BATCH_SIZE = HYPERPARAMS["batch_size"]

train_loader_60 = DataLoader(Subset(full_dataset, idx_train_60), batch_size=BATCH_SIZE, shuffle=True, drop_last=True, **loader_args)
val_loader_20   = DataLoader(Subset(full_dataset, idx_val_20),   batch_size=1, shuffle=False, **loader_args)
test_loader_int = DataLoader(Subset(full_dataset, idx_test_int), batch_size=1, shuffle=False, **loader_args)

**Model Training, Checkpoint Loading & Internal Test Evaluation
Trains DeepLabV3+ on the 60/20 split, restores the best checkpoint, and evaluates performance on the frozen 20% internal test set (MAPE).**

In [None]:
# Train
model_60 = get_model(HYPERPARAMS)
hist_60  = train_model(model_60, train_loader_60, val_loader_20, HYPERPARAMS)
plot_loss(hist_60, title="60/20 training")

# Load BEST checkpoint saved during training
model_60 = get_model(HYPERPARAMS)
model_60.load_state_dict(torch.load("best_deeplabv3plus_model.pth", map_location=device))
model_60.eval()

# Evaluate frozen internal 20%
def eval_mape(model, loader):
    model.eval()
    losses = []
    loss_fn = MAPELoss().to(device)
    with torch.inference_mode(), torch.cuda.amp.autocast(enabled=torch.cuda.is_available()):
        for xb, yb in loader:
            xb, yb = xb.to(device), yb.to(device)
            pred = model(xb).squeeze(1)[:, :300, :1259]
            tgt  = yb[:, :300, :1259]
            losses.append(loss_fn(pred, tgt).item())
    return float(np.mean(losses))

internal_test_mape = eval_mape(model_60, test_loader_int)
print(f"🔒 Internal Test MAPE (frozen 20%): {internal_test_mape:.5f}")

**Final 80/20 Split & Official Test Loader
Rebuilds dataset with 80% training and 20% validation on all labeled data.
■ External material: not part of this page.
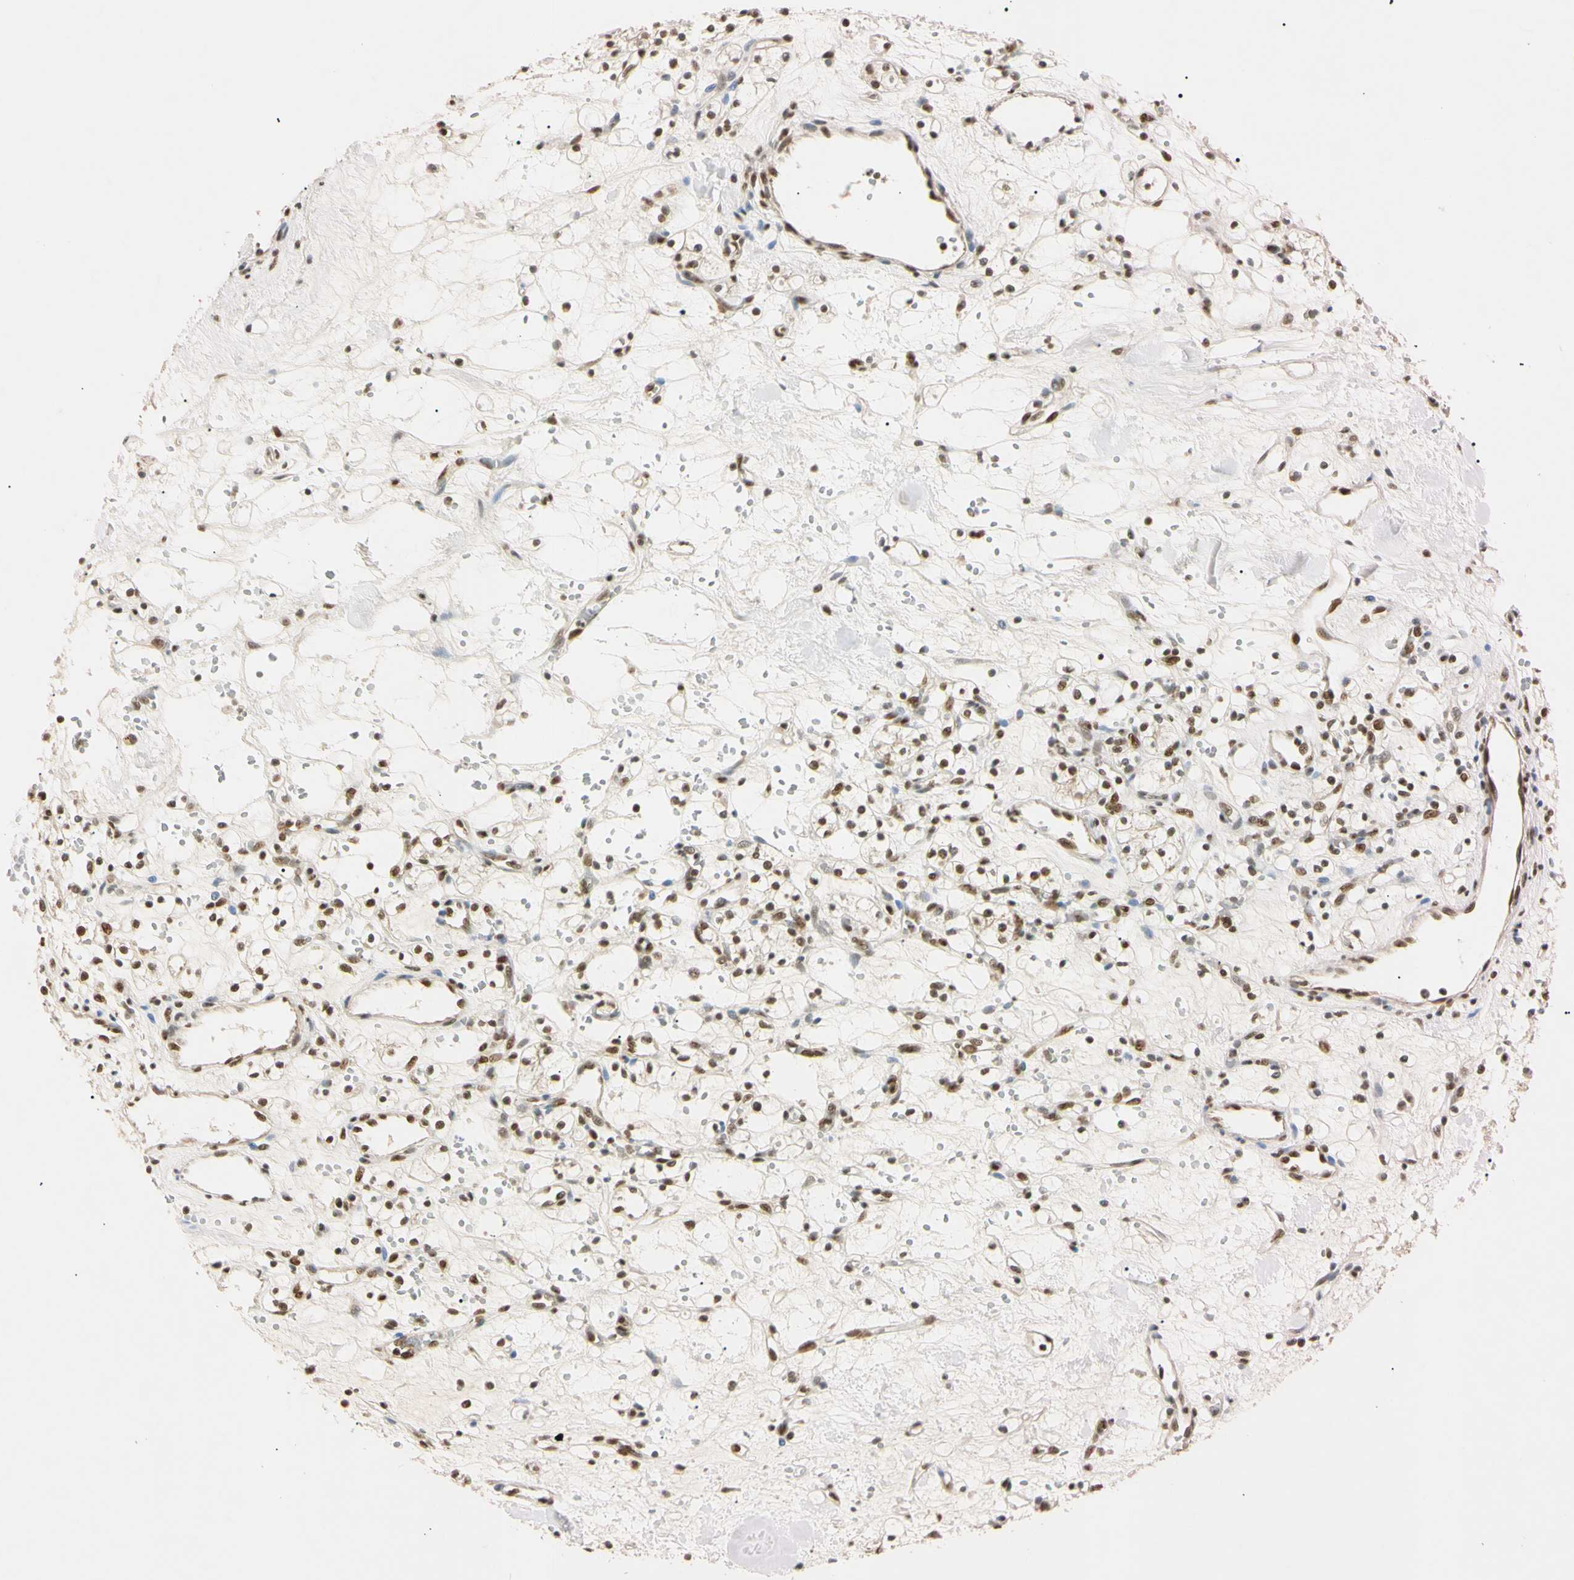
{"staining": {"intensity": "strong", "quantity": ">75%", "location": "nuclear"}, "tissue": "renal cancer", "cell_type": "Tumor cells", "image_type": "cancer", "snomed": [{"axis": "morphology", "description": "Adenocarcinoma, NOS"}, {"axis": "topography", "description": "Kidney"}], "caption": "Approximately >75% of tumor cells in human renal cancer (adenocarcinoma) demonstrate strong nuclear protein staining as visualized by brown immunohistochemical staining.", "gene": "SMARCA5", "patient": {"sex": "female", "age": 60}}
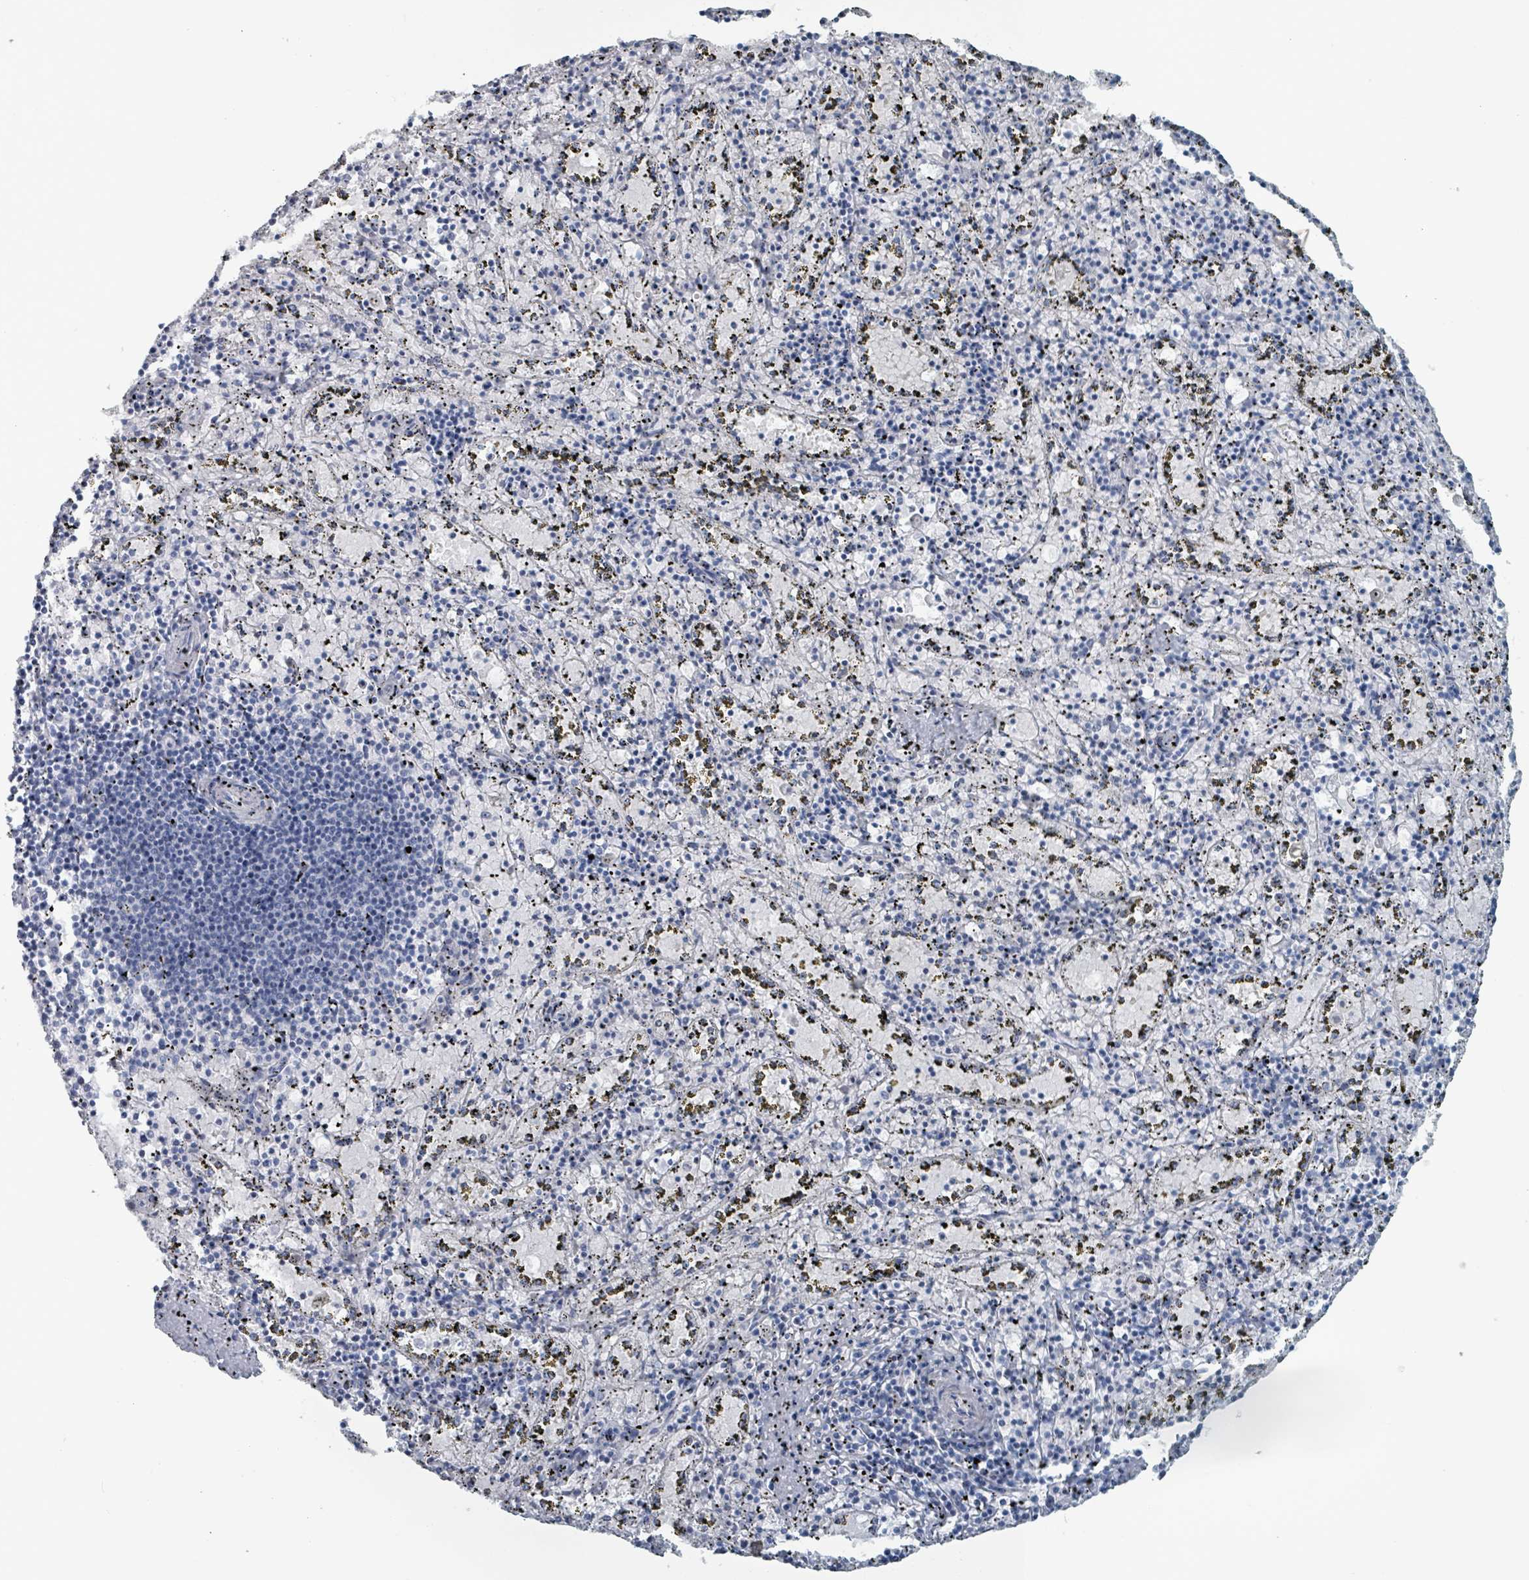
{"staining": {"intensity": "negative", "quantity": "none", "location": "none"}, "tissue": "spleen", "cell_type": "Cells in red pulp", "image_type": "normal", "snomed": [{"axis": "morphology", "description": "Normal tissue, NOS"}, {"axis": "topography", "description": "Spleen"}], "caption": "IHC of benign spleen displays no staining in cells in red pulp.", "gene": "HEATR5A", "patient": {"sex": "male", "age": 11}}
Prepares DataLoaders and configures the 150-sample official test set (unlabeled) for inference.**

In [None]:
# Rebuild an 80/20 split on all labeled data
idx_train_80, idx_val_20b = train_test_split(idx_all, test_size=0.20, random_state=42, shuffle=True)
print(f"80/20 Sizes | train: {len(idx_train_80)} | val: {len(idx_val_20b)}")

train_loader_80 = DataLoader(Subset(full_dataset, idx_train_80), batch_size=BATCH_SIZE, shuffle=True, drop_last=True, **loader_args)
val_loader_20b  = DataLoader(Subset(full_dataset, idx_val_20b),  batch_size=1, shuffle=False, **loader_args)

# Official 150-sample test set (no labels)
test_loader_official = DataLoader(SeismicDataset(test_dir, is_test=True), batch_size=4 if cuda else 1, shuffle=False, **loader_args)

**Final Model Training (80/20 Split) & Checkpoint Recovery
Trains DeepLabV3+ on the full 80/20 split, logs learning curves, and restores the best checkpoint for inference and submission.**

In [None]:
# Train final model
model_80 = get_model(HYPERPARAMS)
hist_80  = train_model(model_80, train_loader_80, val_loader_20b, HYPERPARAMS)
plot_loss(hist_80, title="80/20 training")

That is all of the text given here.